## begin GIVEN PASSAGE

I feel your pain. I suspect simply isolating the log will improve
performance dramatically. If you can somehow batch the import inserts so
that hundreds or thousands of rows are inserted per transaction, you will
probably get one or more orders of magnitude performance improvement. Not
only will this speed up the import process, overall response time will be
improved by relieving server stress .

--
Hope this helps.

Dan Guzman
SQL Server MVP

"boa" <boasema@gmail.com> wrote in message
news:7P-dnTD_StlnP3XZ4p2dnA@telenor.com...
>* Dan Guzman wrote, On 20.08.2006 18:01:
>>> Some tables/indexes are very busy, being updated every nth minute. To
>>> stop that traffic from blocking reads/writes to other tables, I have
>>> decided to place the busiest/largest tables on separate drives. Better
>>> to have a little bit lower, but more predictable and consistent
>>> performance than to place all tables/indexes on a massive raid-10 array,
>>> IMO.
>>
>> My philosophy is quite the opposite for a general purpose database
>> server. I usually segregate only transaction logs and spread all data
>> files evenly over available disk storage so that I/O is evenly
>> distributed over the I/O subsystem. Every environment is different but I
>> think it's often a mistake to deliberately create a disk hotspot. Keep
>> in mind that efficient caching
>> is paramount to performance. Slowing down writes to your busy
>> tables/indexes will result in more memory pressure and negatively affect
>> other applications.

## end GIVEN PASSAGE
## begin RECORDS PROVIDED

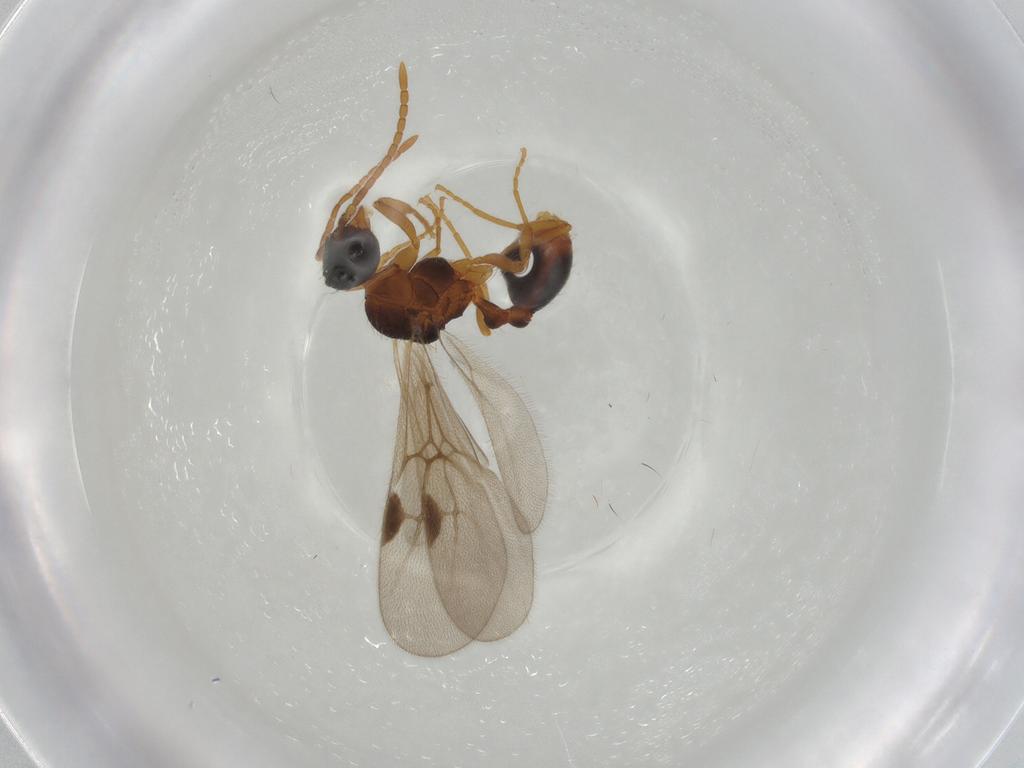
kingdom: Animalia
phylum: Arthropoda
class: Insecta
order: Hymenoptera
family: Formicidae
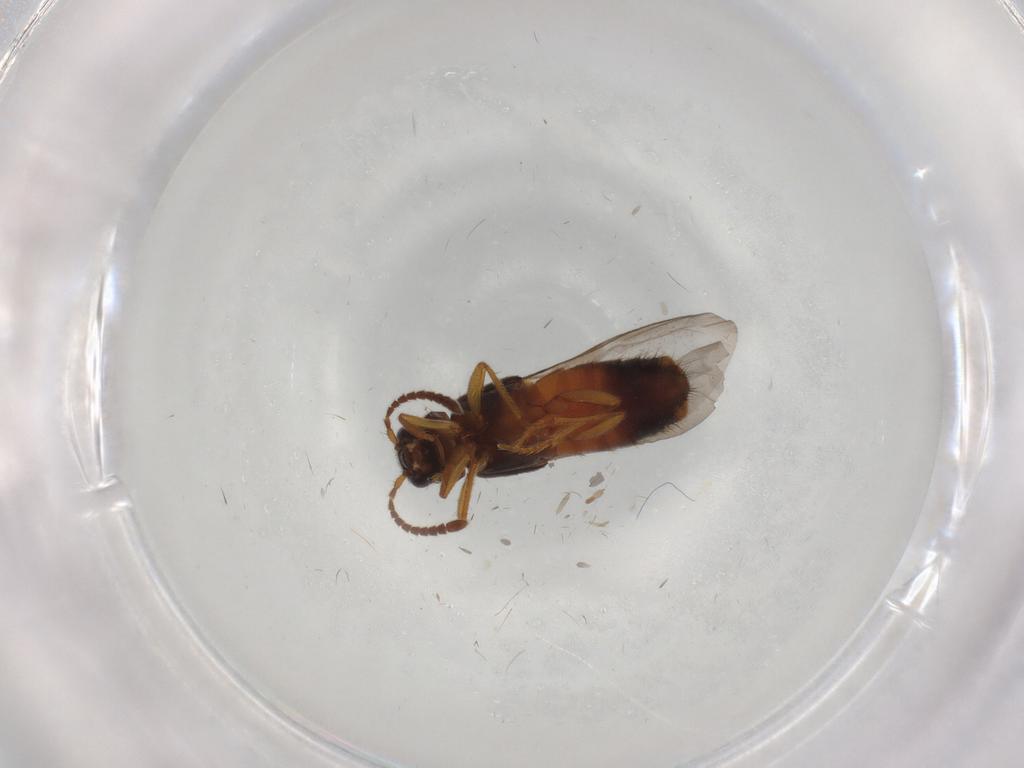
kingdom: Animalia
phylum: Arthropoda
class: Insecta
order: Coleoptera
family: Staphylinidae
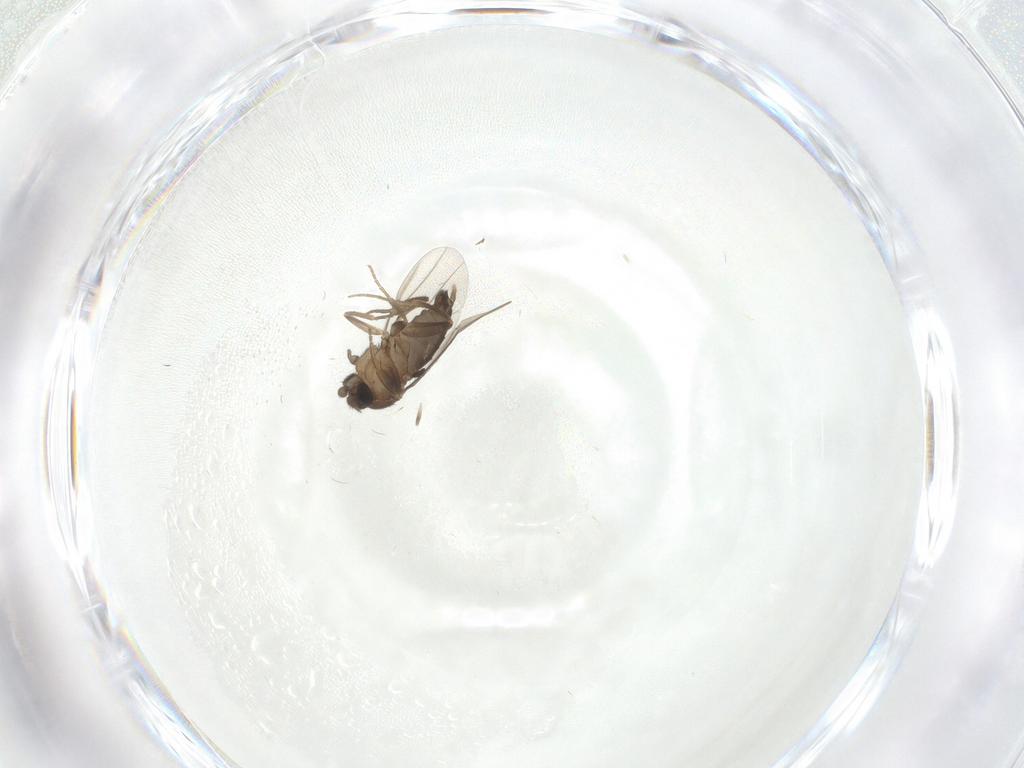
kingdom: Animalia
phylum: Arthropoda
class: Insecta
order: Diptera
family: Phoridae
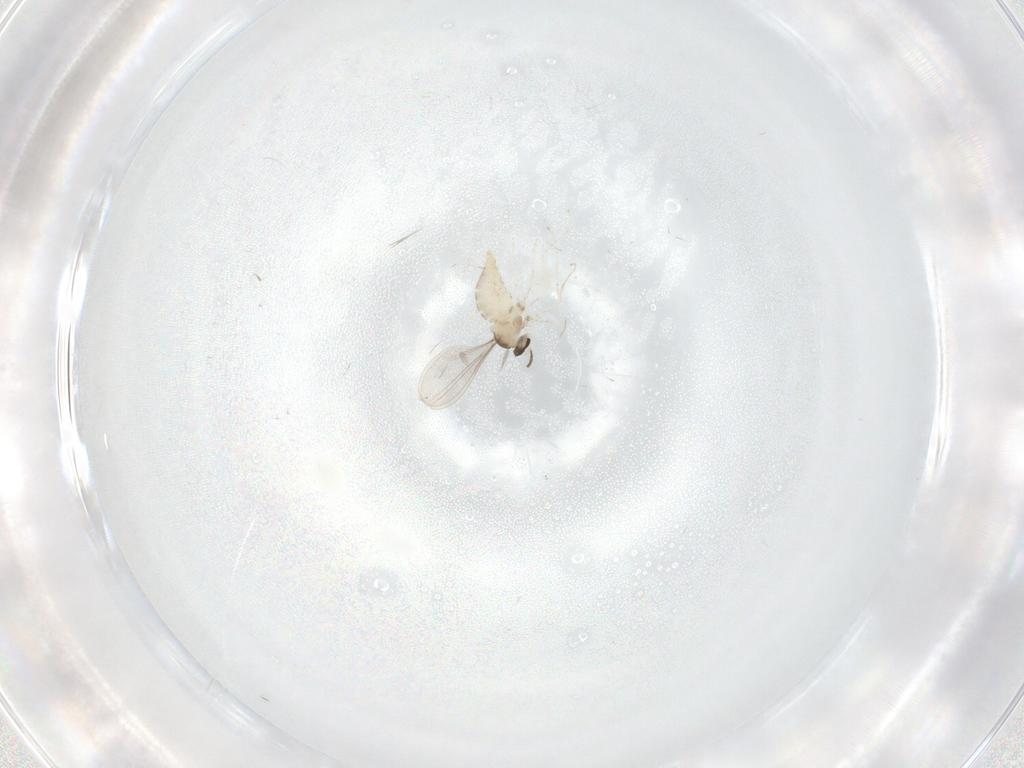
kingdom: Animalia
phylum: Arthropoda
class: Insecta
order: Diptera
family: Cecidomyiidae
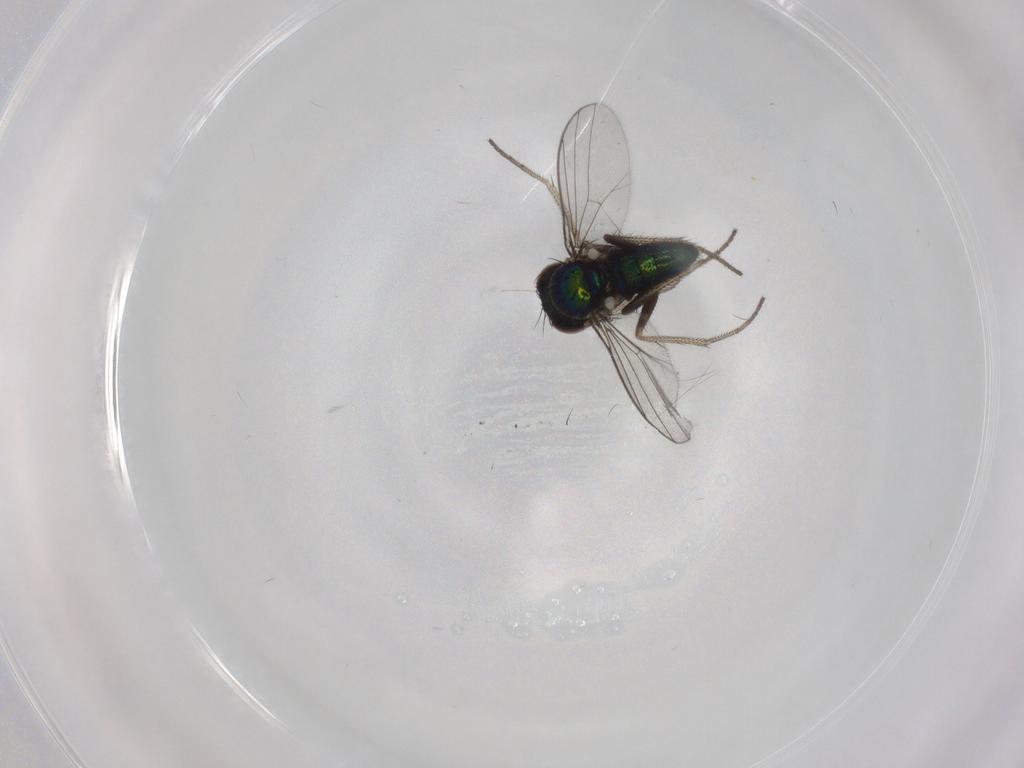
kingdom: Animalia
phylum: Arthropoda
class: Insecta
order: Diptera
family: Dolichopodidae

## end RECORDS PROVIDED

→ THINGS TO DO:
1. According to the newsgroup post about SQL Server performance, what benefits would come from batching the import inserts so that hundreds or thousands of rows go in per transaction? List each one.
2. In the SQL Server newsgroup post, what kind of array does boa say the tables and indexes could all have been placed on instead of separate drives?
3. Carry the SQL Server disk layout discussion forward from the point where it stops.

→ PER-TASK OUTPUTS:
1.
- One or more orders of magnitude improvement in performance
- A faster import process
- Better overall response time, because server stress is relieved

2. A massive raid-10 array.

3.
>
> No disagreement here, generally speaking. Our current situation is that
> we, among other things, have very resource(disk) consuming import jobs
> running 24/7. These jobs access the db approx. every third minute and then
> do "other things" for the next 2 minutes. The exact load impact is not
> even determined by us, but by external entities which we have no influence
> over. At the same time we have other external customers accessing the
> database both reading and writing.
>
> The way the import jobs are written, they perform about 500.000 inserts
> per 20 minutes, or 1.5" inserts per hour. Each insert is a separate
> autocomitted transaction, IIRC. (Now recall that the db currently is
> located on a raid-5 array(6 drives) and the transaction log is on the same
> array and then add a couple of hundred other statements per second and
> even some minor paging activities at times, plus 12 cpu-consuming and
> memory loving .net clients AND a web server running on the same machine
> AND hourly log backups to the same disk array, then imagine the great
> performance we've had... )
>
> Our situation right now is that the import job blocks all other traffic,
> rendering the system close to unusable and the customers unhappy. The idea
> is to move the import job related tables and indexes to separate drives to
> reduce disk seek time during that 1 crucial minute(or 33% of the time).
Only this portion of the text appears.